Consumers have shown resilience in the face of rising gasoline prices that are now $1.50 a gallon higher than before the Iran war. Going forward, inflation will skew nominal sales upward in certain categories, but inflation-adjusted consumer spending may soften a little. We expect that high gasoline prices will eventually cause consumer spending to slow down a bit, simply because savings rates are low and households will need to rebuild their financial reserves. Gasoline prices and high airfares due to rising fuel costs will also be a drag on travel and recreation spending as the weather warms. Wage growth is expected to slow somewhat. The hiring slowdown is creating job anxiety, even among people who are employed. Households tend to cut spending and add to their savings when the possibility of losing a job looms. If the unemployment rate or initial claims for unemployment rise, that fear will intensify. Look for the personal saving rate to rise to 5.4% by the end of the year, from 3.6% in March. That translates to less consumer spending.

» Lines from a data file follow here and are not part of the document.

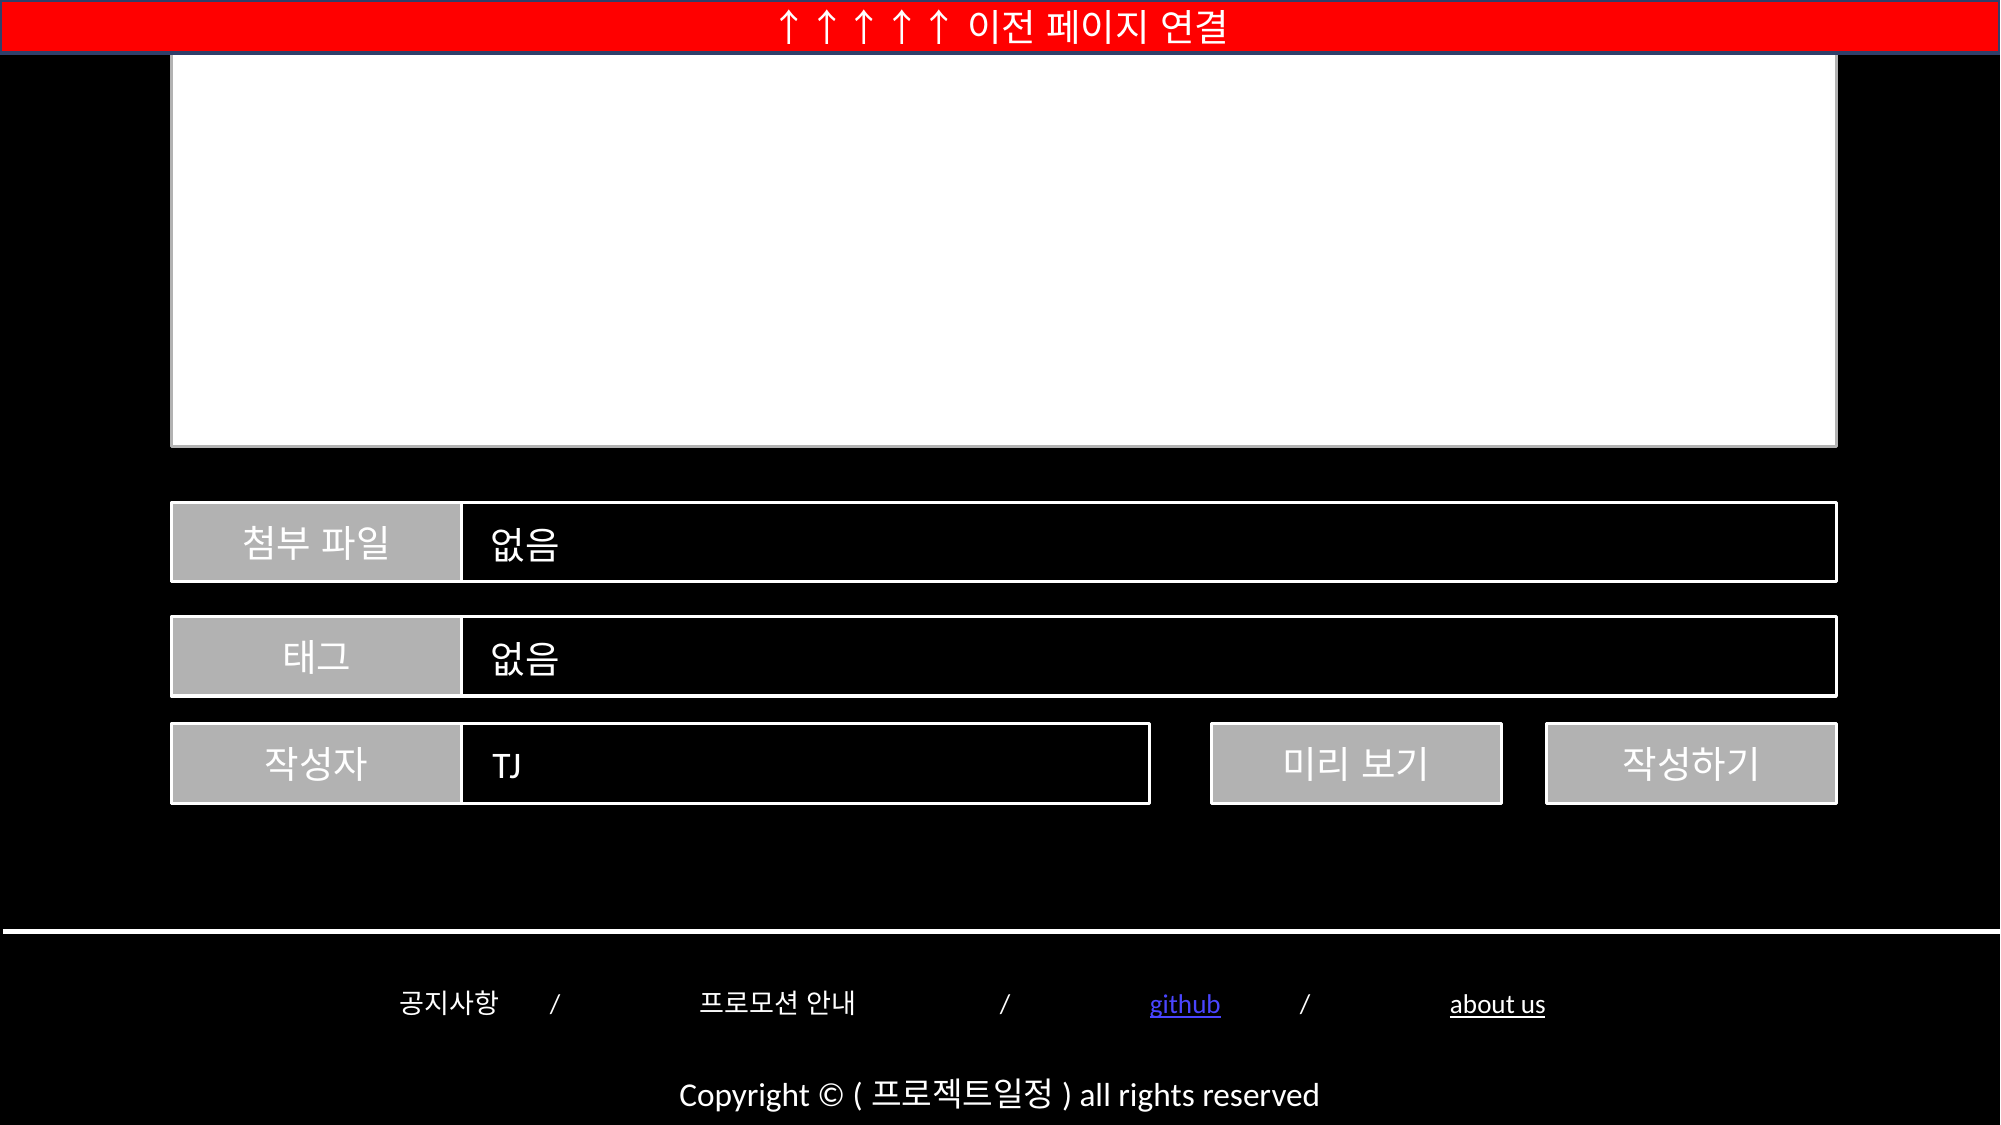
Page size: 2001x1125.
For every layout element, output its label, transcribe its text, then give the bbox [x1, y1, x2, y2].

text_box 없음 [476, 514, 1832, 575]
text_box ↑↑↑↑↑이전 페이지 연결 [0, 0, 2000, 55]
text_box [170, 55, 1838, 448]
text_box 공지사항 / 프로모션 안내 / github / about us [0, 973, 2000, 1028]
text_box [463, 615, 1838, 698]
text_box [170, 722, 1151, 805]
text_box Copyright © (프로젝트일정) all rights reserved [0, 1065, 2000, 1121]
text_box 없음 [476, 629, 1832, 689]
text_box 첨부 파일 [170, 501, 463, 583]
text_box TJ [477, 733, 1150, 794]
text_box 태그 [170, 615, 463, 698]
text_box 작성하기 [1545, 722, 1838, 805]
text_box [463, 501, 1838, 583]
text_box 미리 보기 [1210, 722, 1503, 805]
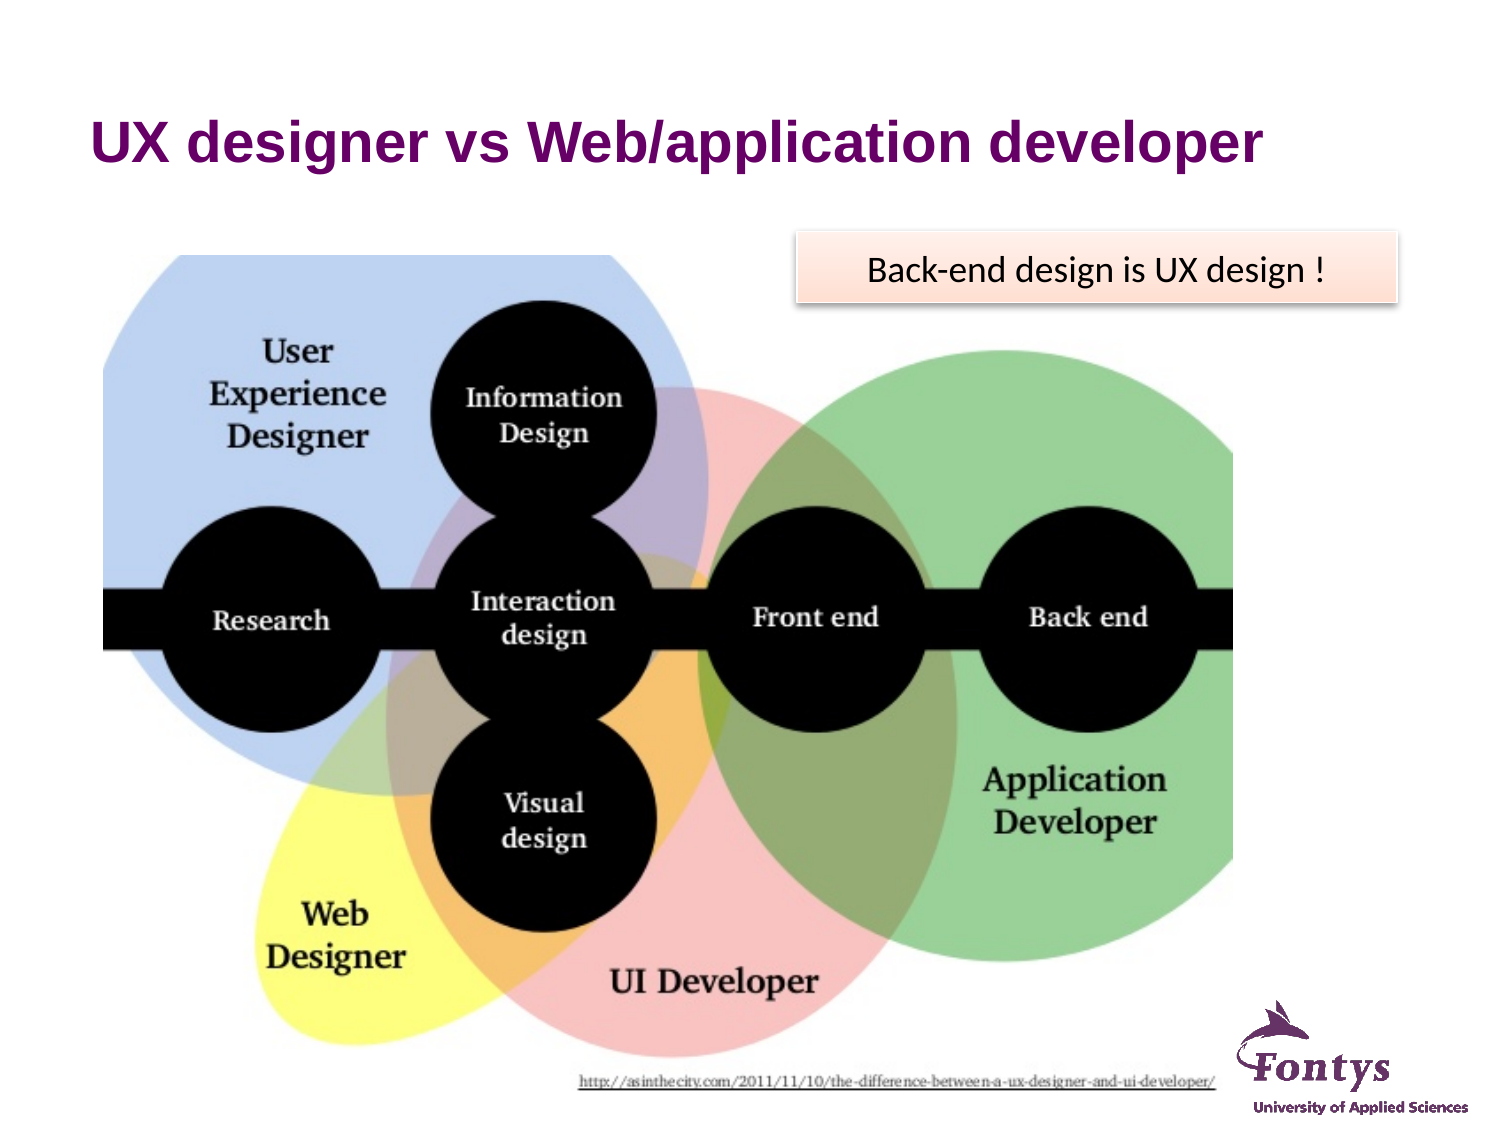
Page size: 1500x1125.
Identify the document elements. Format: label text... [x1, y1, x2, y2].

picture [102, 255, 1233, 1104]
picture [1234, 997, 1470, 1117]
text_box Back-end design is UX design ! [796, 231, 1398, 303]
title UX designer vs Web/application developer [75, 45, 1425, 233]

Larger tax refunds this year have compensated for the higher gasoline costs, at least temporarily. Refunds grew this year by 18%, with the average refund up by $326, on average, according to Internal Revenue Service data through early May. It is likely that this will be especially noticeable in the Northeast and Pacific Coast states, given the higher cap on state and local tax deductions on federal returns. Residents with hefty state and local tax bills will tend to see sizable refunds if they itemize on their tax returns.